→ **What to work on**
Set down a true copy of the data, with all pictures left out.

→ **Records provided**
▬▬▬▬▬▬

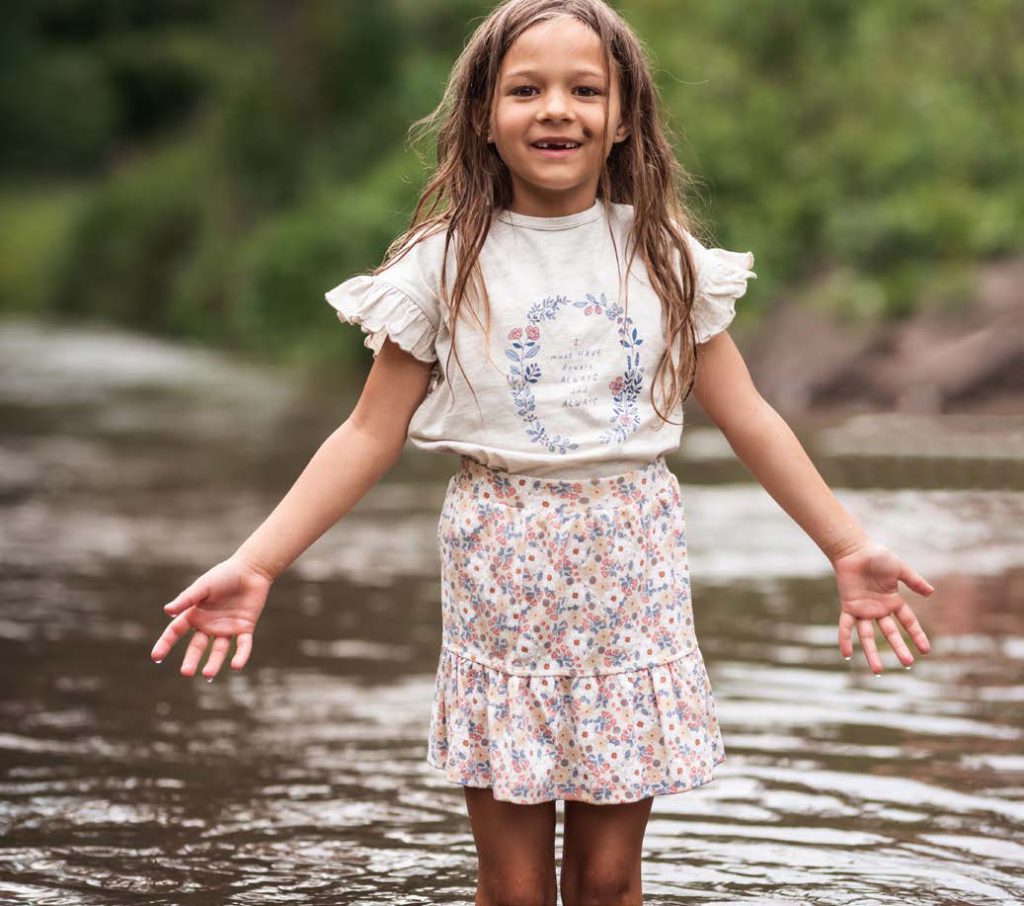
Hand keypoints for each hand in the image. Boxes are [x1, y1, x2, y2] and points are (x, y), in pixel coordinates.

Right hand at [150, 555, 271, 679]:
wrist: (251, 569)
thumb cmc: (224, 575)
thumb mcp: (203, 586)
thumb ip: (187, 599)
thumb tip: (167, 611)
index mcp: (194, 614)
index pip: (176, 632)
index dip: (165, 644)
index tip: (156, 657)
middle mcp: (209, 625)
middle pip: (197, 647)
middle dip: (191, 660)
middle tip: (185, 673)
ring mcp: (227, 628)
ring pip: (219, 650)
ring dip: (214, 662)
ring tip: (208, 675)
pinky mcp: (245, 628)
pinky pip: (242, 645)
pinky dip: (240, 656)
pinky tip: (236, 666)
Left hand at [831, 540, 933, 674]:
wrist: (854, 549)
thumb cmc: (877, 556)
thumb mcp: (900, 569)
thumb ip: (914, 581)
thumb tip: (931, 593)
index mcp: (893, 601)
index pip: (908, 622)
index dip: (917, 635)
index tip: (926, 651)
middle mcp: (879, 609)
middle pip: (890, 633)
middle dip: (898, 648)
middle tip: (907, 664)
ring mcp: (863, 610)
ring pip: (868, 636)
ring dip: (872, 652)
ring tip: (878, 671)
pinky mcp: (848, 606)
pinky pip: (845, 626)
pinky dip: (844, 639)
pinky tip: (846, 654)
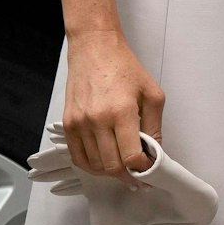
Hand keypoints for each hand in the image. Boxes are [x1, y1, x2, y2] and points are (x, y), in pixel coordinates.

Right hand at [62, 28, 164, 180]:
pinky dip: (91, 166)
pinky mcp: (68, 124)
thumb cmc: (124, 67)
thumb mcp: (151, 92)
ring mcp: (80, 124)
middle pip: (112, 166)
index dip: (142, 170)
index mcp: (122, 111)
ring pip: (94, 165)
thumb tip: (154, 152)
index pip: (131, 157)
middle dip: (127, 175)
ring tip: (122, 167)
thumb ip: (155, 126)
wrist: (94, 48)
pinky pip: (78, 157)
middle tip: (137, 175)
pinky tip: (103, 162)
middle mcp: (98, 120)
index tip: (148, 171)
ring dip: (110, 172)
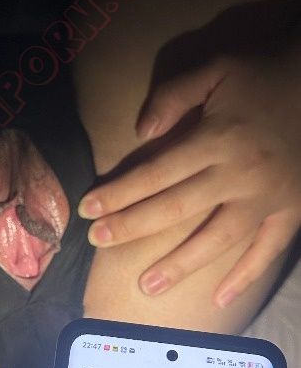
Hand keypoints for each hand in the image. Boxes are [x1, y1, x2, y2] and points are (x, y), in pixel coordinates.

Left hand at [78, 51, 300, 306]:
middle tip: (97, 241)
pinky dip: (246, 275)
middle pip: (176, 208)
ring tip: (146, 286)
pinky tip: (220, 299)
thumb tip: (139, 133)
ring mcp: (268, 197)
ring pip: (217, 239)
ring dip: (180, 264)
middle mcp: (240, 173)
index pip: (156, 173)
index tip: (88, 209)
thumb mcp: (216, 68)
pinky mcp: (292, 209)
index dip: (119, 192)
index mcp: (218, 138)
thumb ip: (174, 95)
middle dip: (132, 226)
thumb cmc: (263, 74)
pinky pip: (268, 250)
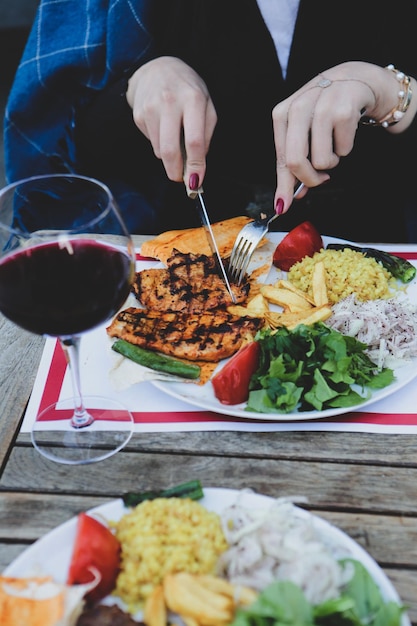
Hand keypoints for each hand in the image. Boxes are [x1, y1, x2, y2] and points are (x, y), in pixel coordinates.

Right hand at [126, 56, 216, 188]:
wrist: (158, 69)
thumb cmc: (187, 90)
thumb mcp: (206, 106)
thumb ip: (205, 135)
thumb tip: (197, 165)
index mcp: (192, 100)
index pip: (194, 141)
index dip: (196, 166)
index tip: (196, 182)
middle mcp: (169, 102)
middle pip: (170, 150)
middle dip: (176, 171)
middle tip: (181, 178)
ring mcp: (151, 108)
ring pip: (160, 150)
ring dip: (169, 156)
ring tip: (175, 139)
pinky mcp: (139, 115)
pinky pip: (152, 142)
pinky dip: (160, 143)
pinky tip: (163, 128)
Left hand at [272, 61, 414, 213]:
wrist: (354, 80)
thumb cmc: (323, 110)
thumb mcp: (303, 132)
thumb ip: (293, 165)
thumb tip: (286, 200)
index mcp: (282, 113)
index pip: (281, 159)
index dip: (284, 186)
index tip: (284, 205)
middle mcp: (298, 108)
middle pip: (295, 162)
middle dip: (309, 179)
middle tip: (320, 178)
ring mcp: (321, 107)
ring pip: (321, 160)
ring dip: (331, 161)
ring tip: (333, 145)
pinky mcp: (344, 110)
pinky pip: (343, 150)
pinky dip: (346, 149)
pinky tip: (345, 132)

▬▬▬▬▬▬

→ **Completed task**
Hand keypoints for each hand in the image. Boxes are [x1, y1, x2, y2] and points are (x, y), in pixel coordinates.

Right hand at [150, 555, 271, 679]:
wrist: (251, 569)
thumb cmc: (224, 575)
thumb mcp: (203, 586)
thumb ip: (187, 599)
thumb tip: (167, 611)
index mcp: (194, 614)
index pip: (176, 632)
index dip: (165, 644)
index tip: (156, 657)
middle mcp: (209, 625)
middle pip: (197, 647)
middle dip: (191, 660)
middle tip: (185, 673)
ring mcp: (227, 628)
ring pip: (219, 650)
ring dip: (214, 662)
ring tip: (208, 675)
pinky mcp: (245, 628)
pinky pip: (242, 645)
pinky dip: (240, 656)
pinky tip: (236, 666)
Left hand at [831, 540, 933, 674]:
wrist: (854, 549)
thumb cmc: (877, 556)
thumb mcp: (900, 569)
thumb ip: (914, 581)
thumb tip: (931, 593)
index mcp: (893, 601)
index pip: (908, 622)
index dip: (917, 635)
index tip: (926, 651)
middle mcp: (879, 609)
middle pip: (890, 633)
middle dip: (898, 648)
middle tip: (907, 664)
ring mcp: (863, 610)
ring pip: (868, 636)
ring dip: (872, 652)
ring tip: (878, 671)
pinky mcp: (848, 606)
pinky pip: (845, 626)
pinky dip: (844, 639)
pinky tip: (846, 654)
Hand keypoints for each hand in the image. Boxes are [x1, y1, x2, y2] and points are (x, y), in pixel coordinates.

Right hand at [62, 28, 164, 180]:
pinky dip: (91, 166)
pinky mcp: (68, 124)
thumb cmc: (124, 67)
thumb mcp: (151, 92)
ring mcp: (80, 124)
middle pip: (112, 166)
index dip: (142, 170)
index mcp: (122, 111)
ring pip: (94, 165)
thumb tip: (154, 152)
index pip: (131, 157)
middle dip: (127, 175)
ring tip: (122, 167)
thumb ip: (155, 126)
wrist: (94, 48)
pinky pip: (78, 157)
middle tip: (137, 175)
pinky tip: (103, 162)
middle mcp: (98, 120)
index tip: (148, 171)
ring dip: (110, 172)
Hand keypoints for each hand in the image. Boxes are [x1, y1, x2, y2] and points are (x, y), in pixel coordinates.

Left hand at [78, 51, 300, 306]:
middle tip: (97, 241)
pinky dip: (246, 275)
middle pip: (176, 208)
ring tip: (146, 286)
pinky tip: (220, 299)
thumb tip: (139, 133)
ring mcp: (268, 197)
ring pip: (217, 239)
ring dip: (180, 264)
middle mcp: (240, 173)
index pip: (156, 173)
index tip: (88, 209)
thumb mcp: (216, 68)
pinky mcp: (292, 209)
index dip: (119, 192)
index mcp: (218, 138)
thumb ip: (174, 95)
middle dip: (132, 226)
thumb cmc: (263, 74)
pinky pip: (268, 250)
Hand keypoints for each hand in the image. Boxes are [x1, y1, x2, y2] and points are (x, y), in pixel coordinates.

Right hand at [126, 56, 216, 188]:
wrist: (158, 69)
thumb cmc: (187, 90)
thumb mcp: (206, 106)
thumb ip: (205, 135)
thumb tip: (197, 165)
index mcp: (192, 100)
index pip: (194, 141)
index dip: (196, 166)
index tip: (196, 182)
middle mcp: (169, 102)
middle pip: (170, 150)
middle dip: (176, 171)
middle tip: (181, 178)
ring mcp: (151, 108)
ring pip: (160, 150)
ring dip: (169, 156)
ring tip: (175, 139)
pinky mcp: (139, 115)
pinky pip: (152, 142)
pinky dip: (160, 143)
pinky tip: (163, 128)
Left hand at [272, 61, 414, 213]:
wrist: (354, 80)
thumb cmc: (323, 110)
thumb mcp: (303, 132)
thumb ip: (293, 165)
thumb tip: (286, 200)
index mcp: (282, 113)
index pip: (281, 159)
index dip: (284, 186)
index tip: (284, 205)
middle mcp: (298, 108)
middle pip: (295, 162)
middle dip: (309, 179)
middle tip: (320, 178)
ring mcp: (321, 107)
ring pip: (321, 160)
ring dip: (331, 161)
ring tip: (333, 145)
pinky mcp: (344, 110)
pinky pip: (343, 150)
pinky dip: (346, 149)
pinky tip: (345, 132)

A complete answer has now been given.